At least this sort of thing does not happen in pubs, apart from the odd outlier like Chilled Pubs, I understand. I was, therefore, rather shocked when Greene King announced recently that it was undertaking a trial in a number of its pubs to remove cash payments – including some venues under its Chef & Brewer brand. The rationale behind the decision was that card payments make up 90% of transactions in these pubs.

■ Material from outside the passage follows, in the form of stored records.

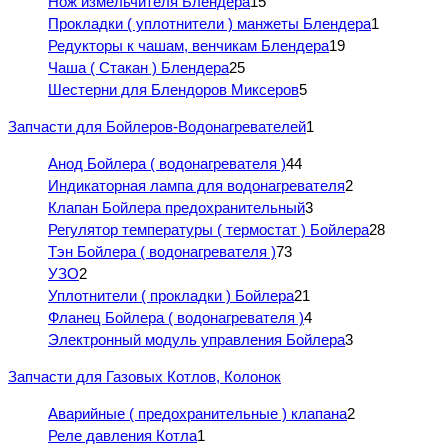
Нож измельчителя Блендера
15
Прокладки ( уплотнители ) манжеты Блендера
1
Редукторы к чашам, венчикам Блендера
19
Чаша ( Стакан ) Блендера
25
Шестерни для Блендоров Миксеров
5
Запчасти для Бойлеров-Водонагревателей
1
Анод Бойлера ( водонагревателя )
44
Индикаторная лампа для водонагревателя
2
Клапан Бойлера предохранительный
3
Регулятор температуры ( термостат ) Бойлера
28
Тэн Бойлера ( водонагревателя )
73
УЗО
2
Уплотнители ( прокладки ) Бойлера
21
Фланец Бойлера ( водонагревателя )
4
Электронный модуль управления Бойлера
3
Запчасти для Газовых Котлов, Колонок
Аварийные ( предохранительные ) клапана
2
Реле давления Котла
1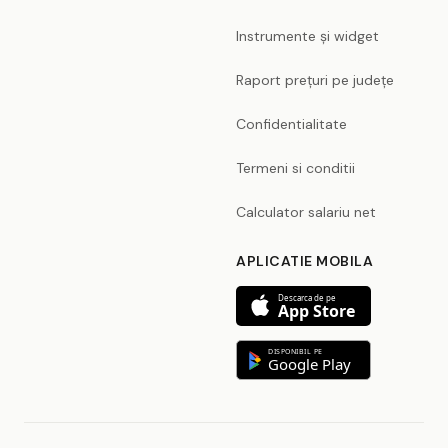
Instrumente și widget
Raport prețuri pe județe
Confidentialitate
Termeni si conditii
Calculator salariu net
APLICATIE MOBILA
Descarca de pe
App Store
DISPONIBIL PE
Google Play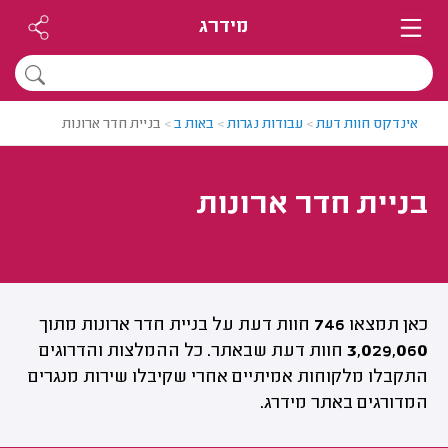
מידרג
אינדקס חוות דעת
>
עבודות נגרות
>
באות ב
>
בניית חדר ארונות
בניית חדר ארונות
כאן תמצאו
746
חוות דעת על בניית חדר ארונות מתוך
3,029,060
חוות דעת שבאתר. כל ההמלצות והדרוגים
התקבלו מלקוחות אמיתיים אחרי שקיבלו שירות מנגרים
המדורגים באתר מידרג.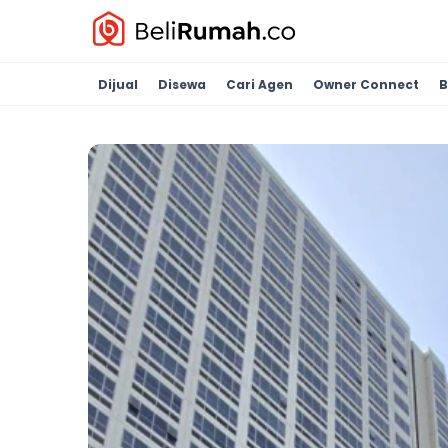
Dijual
Disewa
Cari Agen
Owner Connect
B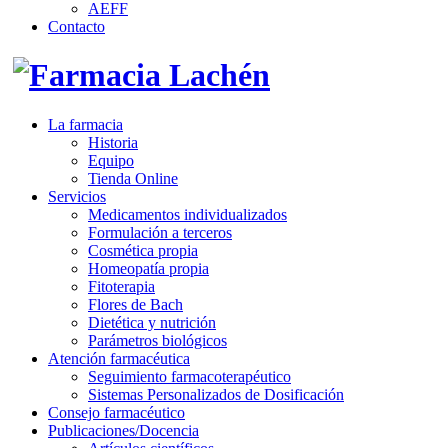
AEFF
Contacto
La farmacia
Historia
Equipo
Tienda Online
Servicios
Medicamentos individualizados
Formulación a terceros
Cosmética propia
Homeopatía propia
Fitoterapia
Flores de Bach
Dietética y nutrición
Parámetros biológicos
Atención farmacéutica
Seguimiento farmacoterapéutico
Sistemas Personalizados de Dosificación
Consejo farmacéutico
Publicaciones/Docencia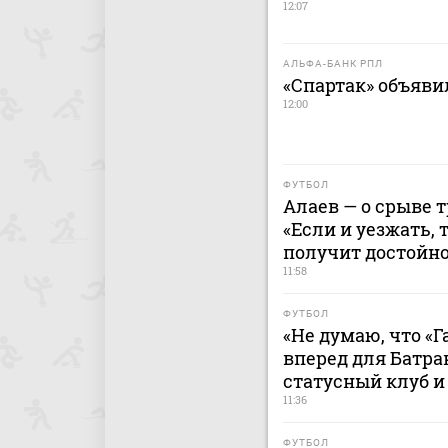
12:07
АЛЬФА-БАНК РПЛ
«Спартак» объявил
12:00
ФУТБОЛ
Алаев — о срыве 
«Если и уезжать, 
получит достойн
11:58
ФУТБОЛ
«Не думаю, что «
вперед для Батра
статусный клуб и
11:36
ФУТБОЛ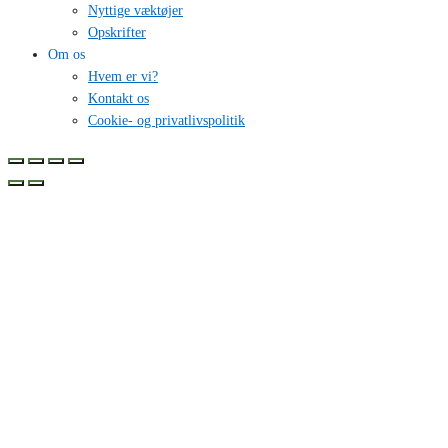
Nyttige væktøjer
Opskrifter
Om os
Hvem er vi?
Kontakt os
Cookie- og privatlivspolitik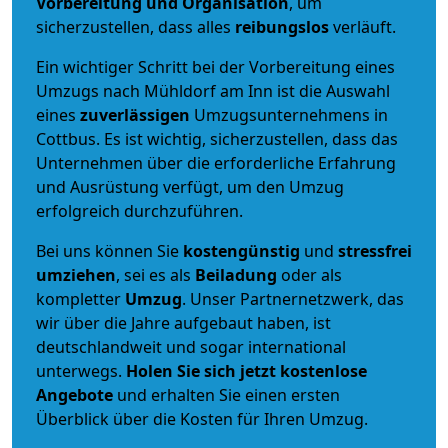
Vorbereitung und Organisation
, um
sicherzustellen, dass alles
reibungslos
verläuft.
Ein wichtiger Schritt bei der Vorbereitung eines
Umzugs nach Mühldorf am Inn ist die Auswahl
eines
zuverlässigen
Umzugsunternehmens in
Cottbus. Es ist wichtig, sicherzustellen, dass das
Unternehmen über die erforderliche Erfahrung
und Ausrüstung verfügt, um den Umzug
erfolgreich durchzuführen.
Bei uns können Sie
kostengünstig
und
stressfrei
umziehen
, sei es als
Beiladung
oder als
kompletter
Umzug
. Unser Partnernetzwerk, das
wir über die Jahre aufgebaut haben, ist
deutschlandweit und sogar international
unterwegs.
Holen Sie sich jetzt kostenlose
Angebote
und erhalten Sie einen ersten
Überblick über die Kosten für Ihren Umzug.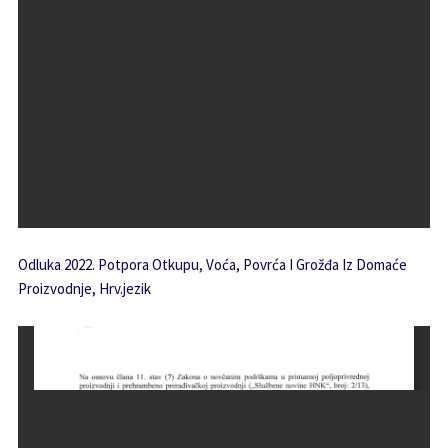
Odluka 2022. Potpora Otkupu, Voća, Povrća I Grožđa Iz Domaće
Proizvodnje, Hrv.jezik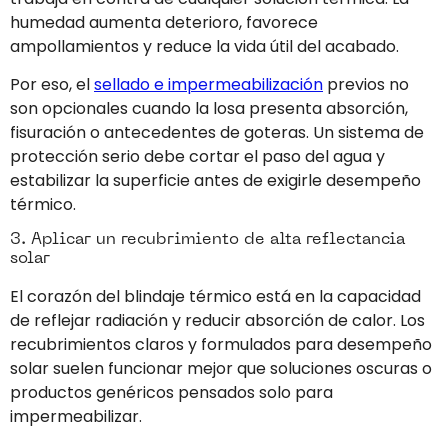
humedad aumenta deterioro, favorece
ampollamientos y reduce la vida útil del acabado.
Por eso, el
sellado e impermeabilización
previos no
son opcionales cuando la losa presenta absorción,
fisuración o antecedentes de goteras. Un sistema de
protección serio debe cortar el paso del agua y
estabilizar la superficie antes de exigirle desempeño
térmico.
3. Aplicar un recubrimiento de alta reflectancia
solar
El corazón del blindaje térmico está en la capacidad
de reflejar radiación y reducir absorción de calor. Los
recubrimientos claros y formulados para desempeño
solar suelen funcionar mejor que soluciones oscuras o
productos genéricos pensados solo para
impermeabilizar.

This figure does not suggest to me an obvious trigger to go cashless as cash makes up 11% of all in-person transactions in the UK across all types of businesses, according to the Global Payments Report 2023 from FIS, so this 90% level hardly stands out. What does stand out though is that a national pub chain is undertaking such an experiment. Pubs are surely the last bastion of egalitarianism where everybody is welcome – regardless of whether they want to pay in coins and notes or Apple Pay.
Greene King clearly knows this. It has just released research that found pubs are still regarded as the economic and social bedrock of local communities. As many as 82% of people in the UK recognise that pubs are important to local communities and 60% believe pubs support the local economy. Both these important elements would be chipped away at if the people behind those 9% of cash transactions were unable to participate, and contribute, to their local communities and economies.
There is clearly irrefutable evidence that cash usage is petering out in the hospitality sector, but until the amount spent is negligible then it is surely damaging, for pubs in particular, to remove this option.